Action item: Restate the data that follows exactly as it stands, beginning with the first line and ending with the line that contains "but country B".
════════
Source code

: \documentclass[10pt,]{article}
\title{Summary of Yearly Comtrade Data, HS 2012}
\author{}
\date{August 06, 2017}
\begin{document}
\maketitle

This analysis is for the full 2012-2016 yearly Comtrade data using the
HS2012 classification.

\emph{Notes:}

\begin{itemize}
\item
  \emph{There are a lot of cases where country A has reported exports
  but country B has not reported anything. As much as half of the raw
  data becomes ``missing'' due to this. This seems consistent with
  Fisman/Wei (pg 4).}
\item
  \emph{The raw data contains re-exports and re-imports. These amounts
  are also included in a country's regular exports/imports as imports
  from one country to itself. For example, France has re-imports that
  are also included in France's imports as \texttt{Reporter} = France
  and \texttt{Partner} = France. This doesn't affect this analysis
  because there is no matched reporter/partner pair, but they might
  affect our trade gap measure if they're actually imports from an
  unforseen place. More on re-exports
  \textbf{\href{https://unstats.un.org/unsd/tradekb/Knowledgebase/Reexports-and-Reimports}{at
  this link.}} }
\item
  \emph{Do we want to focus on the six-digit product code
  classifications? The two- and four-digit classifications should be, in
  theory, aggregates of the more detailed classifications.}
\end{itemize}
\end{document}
════════
Output of the task:
Source code

: \documentclass[10pt,]{article}
\title{Summary of Yearly Comtrade Data, HS 2012}
\author{}
\date{August 06, 2017}
\begin{document}
\maketitle

This analysis is for the full 2012-2016 yearly Comtrade data using the
HS2012 classification.

\emph{Notes:}

\begin{itemize}
\item
  \emph{There are a lot of cases where country A has reported exports
  but country B has not reported anything. As much as half of the raw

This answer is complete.